Dengan pecahnya selaput perawan itu, kini lancarlah jalan ke surga. Pelaaaann… dan lambat. Akhirnya semua bagian dari penis laki-laki tua itu masuk. Tasya mendongak dan menggigit bibir. Tetap jaim. Dia berusaha tidak mengeluarkan erangan. Tapi jari-jari kakinya jelas terlihat tegang meregang. Jari tangannya erat meremas kasur. Itu tanda yamh jelas kalau cewek jaim itu menahan hebat kenikmatan yang dirasakannya. Pak Wid kini bergerak naik turun, naik lagi, turuuuun lagi dengan halus.

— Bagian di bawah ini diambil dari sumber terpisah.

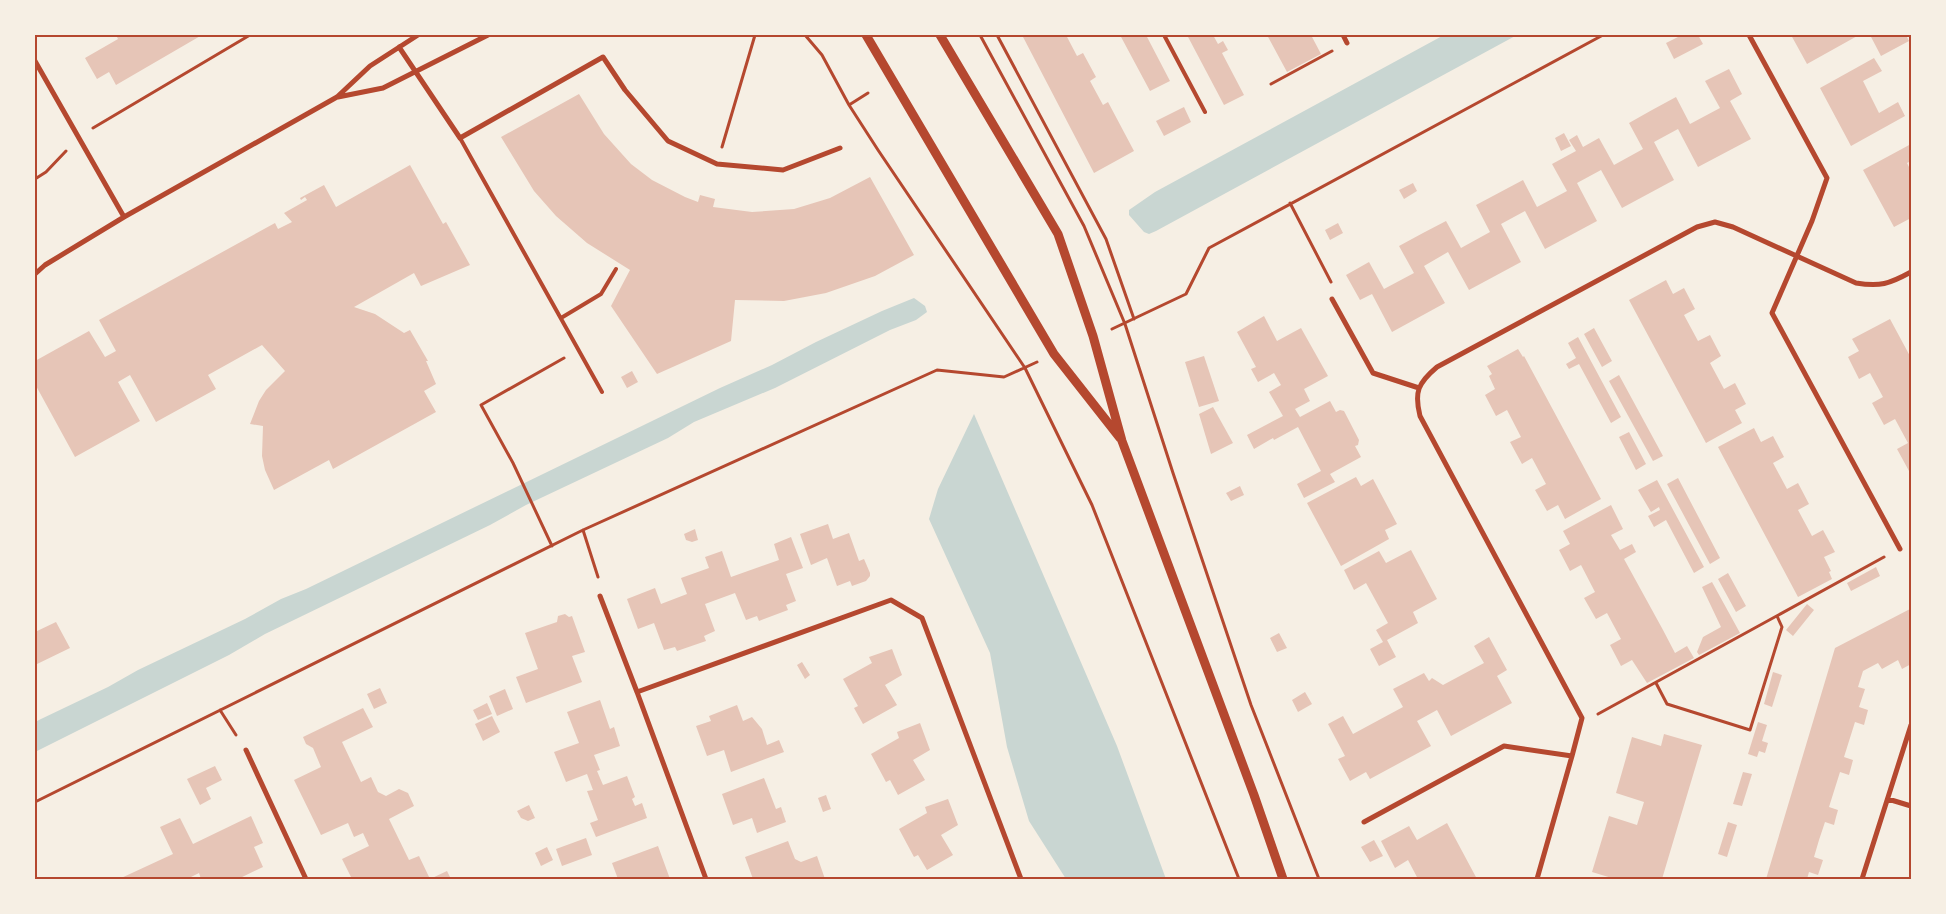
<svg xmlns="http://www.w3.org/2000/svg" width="1946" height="914" viewBox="0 0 1946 914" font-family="'Noto Sans',sans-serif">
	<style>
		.water { fill: #c9d6d2 }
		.building { fill: #e6c5b7 }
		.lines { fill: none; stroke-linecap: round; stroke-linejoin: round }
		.path { stroke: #b5482f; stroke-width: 3 }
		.service { stroke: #b5482f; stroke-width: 4 }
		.minor { stroke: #b5482f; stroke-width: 5 }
		.tertiary { stroke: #b5482f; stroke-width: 9 }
		.neatline { fill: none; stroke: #b5482f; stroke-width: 2 }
	</style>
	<rect width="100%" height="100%" fill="#f6efe4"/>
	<path class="water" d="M1444,35H1517L1156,231L1149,234L1144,232L1129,215V210L1155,192Z
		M914,298L925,306L927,312L916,320L890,330L775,388L694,422L668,438L526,505L490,525L265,634L229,655L35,752V722L41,719L108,687L138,670L245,619L281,599L306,589L720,388L772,365L816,342L882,311Z
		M974,414L1117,746L1166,879H1066L1029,821L1007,747L990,653L929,519L938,489Z"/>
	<path class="building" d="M120,35H202L116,85L109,72L97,79L85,58L118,39L117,37Z
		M1022,35H1066L1077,56L1083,53L1096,77L1090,81L1103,105L1108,102L1134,151L1094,173Z
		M1120,35H1146L1170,81L1150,91Z
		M1187,35H1213L1218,44L1223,41L1228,50L1222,53L1244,95L1224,105Z
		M1267,35H1311L1321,54L1287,72Z
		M1682,35H1698L1703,44L1674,59L1666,43Z
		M1791,35H1859L1807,64Z
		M1870,35H1906L1909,41L1881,56Z
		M1874,58L1882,71L1863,81L1879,113L1898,102L1905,116L1851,146L1820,88Z
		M1729,69L1742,94L1730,101L1751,139L1698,167L1678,129L1654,142L1674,180L1622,208L1601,170L1577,183L1597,221L1545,249L1525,211L1501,224L1521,262L1469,290L1448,252L1424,266L1445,303L1392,332L1372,294L1360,300L1346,275L1369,262L1384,289L1414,273L1399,246L1423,233L1446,221L1461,248L1490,232L1476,205L1523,180L1537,207L1567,191L1552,164L1576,151L1569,140L1577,135L1583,147L1599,138L1614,165L1643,149L1629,123L1652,110L1676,97L1690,124L1720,108L1705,81Z
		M579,94L604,134L631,164L652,180L685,197L698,202L700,195L715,199L713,207L752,212L794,209L830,198L870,177L914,255L875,276L826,293L784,301L735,300L731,341L657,374L611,306L630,270L587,243L556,216L534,191L501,137Z
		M1184,107L1191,122L1164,136L1156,121Z
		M1564,133L1571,146L1561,151L1555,138Z
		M1911,144V161L1907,163L1911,171V218L1894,227L1863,170Z
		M410,165L443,224L446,222L470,265L421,286L414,273L354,307L375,314L404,333L410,330L428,361H426L436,384L424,391L436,412L333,469L329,460L274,490L265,470L262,456L263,426L250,424L259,401L266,390L285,371L262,345L208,375L216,389L156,422L130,375L118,382L140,421L75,457L35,384V361L89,331L105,357L116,351L99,320L275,223L278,229L292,222L284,213L307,200L305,197L301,200L300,198L324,185L336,207Z
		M1413,183L1417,191L1404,199L1399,190Z
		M1338,223L1343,233L1330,240L1325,230Z
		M1666,280L1673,294L1684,288L1695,309L1684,315L1698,341L1710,335L1721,356L1710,363L1724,389L1735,383L1746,404L1735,410L1742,423L1706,443L1629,300Z
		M1264,316L1277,341L1301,328L1328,376L1304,389L1310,401L1295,409L1300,417L1330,401L1336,412L1340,410L1344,411L1359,440L1358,445L1355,446L1361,457L1330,474L1335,482L1304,498L1297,484L1321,471L1298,427L1274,440L1273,438L1254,449L1247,435L1283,416L1269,392L1281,385L1274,373L1258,382L1251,369L1256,367L1237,332Z
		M1890,319L1911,358V470L1909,471L1897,449L1908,443L1895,419L1884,425L1872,403L1883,397L1870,373L1859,379L1848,357L1859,351L1852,339Z
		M1594,328L1612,361L1602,367L1584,334Z
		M1578,337L1621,417L1611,423L1579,364L1569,369L1566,364L1576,358L1568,343Z
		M1518,349L1523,357L1524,356L1601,499L1565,519L1558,505L1547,511L1535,490L1546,484L1532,458L1522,464L1510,442L1521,437L1507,410L1496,416L1485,395L1495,389L1489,376L1492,374L1487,366Z
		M1204,356L1219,401L1199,407L1185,362Z
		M632,371L638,382L627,388L621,377Z
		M1619,375L1663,456L1653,461L1609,381Z
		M1213,407L1233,443L1211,454L1199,414Z
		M1754,428L1761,442L1773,436L1784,457L1773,463L1787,489L1798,483L1809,504L1798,510L1812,536L1823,530L1835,552L1824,557L1831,571L1829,572L1832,579L1798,597L1718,447Z
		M1629,432L1646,464L1636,470L1619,437Z
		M1356,477L1361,486L1373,479L1397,524L1385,530L1389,539L1341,566L1307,503Z
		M1678,478L1720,558L1710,564L1667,484Z
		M1657,480L1704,567L1694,573L1666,520L1654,527L1648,516L1660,510L1659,507L1651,512L1638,490Z
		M1240,486L1244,495L1231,501L1226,493Z
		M1611,505L1623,529L1611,535L1620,550L1632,544L1636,552L1624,559L1663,630L1675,653L1687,646L1694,658L1647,683L1632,660L1621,666L1610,645L1621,639L1607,613L1596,619L1584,598L1595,592L1581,565L1570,571L1559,550L1570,544L1563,531Z
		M828,524L833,539L849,533L859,561L864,559L870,573V576L866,581L852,586L850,581L837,586L827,558L811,565L800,534Z
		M695,529L698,540L692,542L686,540L684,534Z
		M791,537L803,568L786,574L796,601L786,605L788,610L759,621L757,616L746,620L735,593L705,604L715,631L704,636L706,641L677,651L675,647L664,650L654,623L638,629L627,599L655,588L661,604L687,594L681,578L709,568L705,557L722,551L731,577L779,560L774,544Z
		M1411,550L1437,599L1413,612L1418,623L1387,640L1396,657L1379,666L1370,649L1383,642L1376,630L1388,623L1366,583L1354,590L1344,570L1379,551L1386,563Z
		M1876,567L1880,576L1851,591L1847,583Z
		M1728,573L1746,606L1736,612L1718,579Z
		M1712,582L1740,633L1699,655L1697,652L1703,637L1721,627L1702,587Z
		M1807,604L1814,610L1793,636L1786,630Z
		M1910,609L1911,664L1902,669L1898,660L1882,669L1878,663L1863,671L1858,687L1865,689L1859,707L1868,710L1864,725L1855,722L1844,757L1853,760L1849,775L1840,772L1829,807L1838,810L1836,817L1834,825L1825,822L1819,840L1814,857L1823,860L1818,875L1809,872L1807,879H1766L1835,648Z
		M565,614L569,617L572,616L585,652L572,656L582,682L526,703L516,677L538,669L525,633L557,622L558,616Z
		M56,622L70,648L35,665V632Z
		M1279,633L1287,648L1277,652L1270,638Z
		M1489,637L1507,670L1497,676L1512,703L1451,736L1437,710L1417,721L1431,746L1370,779L1366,772L1350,781L1338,759L1345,756L1328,724L1343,716L1353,734L1403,707L1393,689L1424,673L1429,681L1432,678L1443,685L1484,663L1474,646Z
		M892,649L902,675L885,685L897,705L863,724L854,708L858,706L843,679L872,663L869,657Z
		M802,662L810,675L805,679L797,665Z
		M1773,672L1782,675L1772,707L1764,704Z
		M380,688L387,703L374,709L367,694Z
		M505,689L513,709L497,716L489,696Z
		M1305,692L1312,704L1298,712L1292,700Z
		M600,700L610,729L614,727L620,746L594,755L600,770L597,771L603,785L627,776L635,797L632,799L635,806L642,803L647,818L596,837L590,823L598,820L587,791L593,790L587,774L566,782L554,752L579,743L567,712Z
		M487,703L492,714L478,720L473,710Z
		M737,705L743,721L752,717L762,729L767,745L779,740L784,752L731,772L724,750L707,756L696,726L711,721L709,716Z
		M363,708L373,727L342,742L361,782L371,777L378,792L386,796L399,789L408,793L414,806L389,819L409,860L419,856L430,879L447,871L451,879H352L342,859L369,846L363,833L354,837L348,823L321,835L294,780L321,767L313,748L306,744L303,737Z
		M492,716L500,732L483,741L475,724Z
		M1758,722L1767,725L1762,741L1768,743L1765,753L1759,751L1757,757L1748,754Z
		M920,723L930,750L913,760L925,780L898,795L890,780L886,782L871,754L899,738L897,732Z
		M1664,734L1702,745L1662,879H1615L1592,872L1609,816L1637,825L1644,802L1616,793L1632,737L1661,746Z
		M215,766L222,780L206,788L211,799L200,805L187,779Z
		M1743,772L1752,774L1742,806L1733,804Z
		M764,778L776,809L781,807L786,822L757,833L752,818L733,825L722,794Z
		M826,795L831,809L823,812L818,798Z
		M948,799L958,825L941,835L953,855L927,870L918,855L914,857L899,829L927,813L925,807Z
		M529,805L535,818L528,821L521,818L517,811Z
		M251,816L263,843L254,847L263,867L238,879H201L199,873L187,879H119L173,854L160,827L180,818L193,844Z
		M1728,822L1737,825L1727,857L1718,854Z
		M1447,823L1477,879H1418L1408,860L1395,868L1381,841L1409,826L1417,840Z
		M586,838L592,855L562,866L556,849Z
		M1374,840L1383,856L1370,862L1361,847Z
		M788,841L795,859L801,862L817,856L825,879H795V878L753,879L745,857Z
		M658,846L670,879H618L612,863Z
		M547,847L553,860L541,866L535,853Z"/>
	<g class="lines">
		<path class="path" d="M805,35L822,55L849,105L878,150L1025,368L1092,505L1239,879
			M980,35L1084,226L1125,324L1173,473L1251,705L1319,879
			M997,35L1106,239L1134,319
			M1271,84L1332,51
			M849,105L868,93
			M93,128L250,35
			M722,147L755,35
			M35,179L46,172L66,151
			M1290,203L1331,282
			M1112,329L1186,294L1209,248L1603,35
			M583,530L598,577
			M552,546L513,463L481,405L564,358
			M1656,683L1667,704L1750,730L1782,627L1777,616
			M220,710L236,735
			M1598,714L1884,557
			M35,802L583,530L937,370L1004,377L1037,362"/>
		<path class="service" d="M1164,35L1205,112
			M460,138L602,392
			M561,318L601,294L616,269"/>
		<path class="minor" d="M1343,35L1347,43
			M1749,35L1827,178L1812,221L1772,313L1900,549
			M399,47L460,138L603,57L625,90L668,141L717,164L783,170L840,148
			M35,61L124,217
			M338,97L383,88L488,35
			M35,274L45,265L124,217L337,97L370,66L418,35
			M1332,299L1373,373L1419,388
			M600,596L637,692
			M246,750L306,879
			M1572,756L1582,718L1420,416C1414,392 1418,383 1437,367L1697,227L1715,222L1733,227L1856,283C1880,287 1889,284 1911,272
			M1888,799L1911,806
			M1364,822L1504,746L1572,756L1537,879
			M706,879L637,692L891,600L922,618L1021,879
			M1862,879L1911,725"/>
		<path class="tertiary" d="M866,35L1054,354L1120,438
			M940,35L1058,234L1093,336L1122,441L1254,795L1283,879"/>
	</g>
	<rect width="1946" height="914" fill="none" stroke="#f6efe4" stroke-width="72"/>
	<rect x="36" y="36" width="1874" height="842" class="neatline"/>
</svg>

“Pak jangan dalam-dalam…..ya…..Bapakku sudah wanti-wanti…….jangan sampai ….adduuuuh…” Tak bisa menyelesaikan ucapannya Tasya “terganggu” lewatnya arus “listrik 100 megawatt” diseluruh jaringan syarafnya.
“Jangan apa, cah ayuuuuuu……” Pak Wid semakin menikmati “living reality” mimpi yang jadi kenyataan.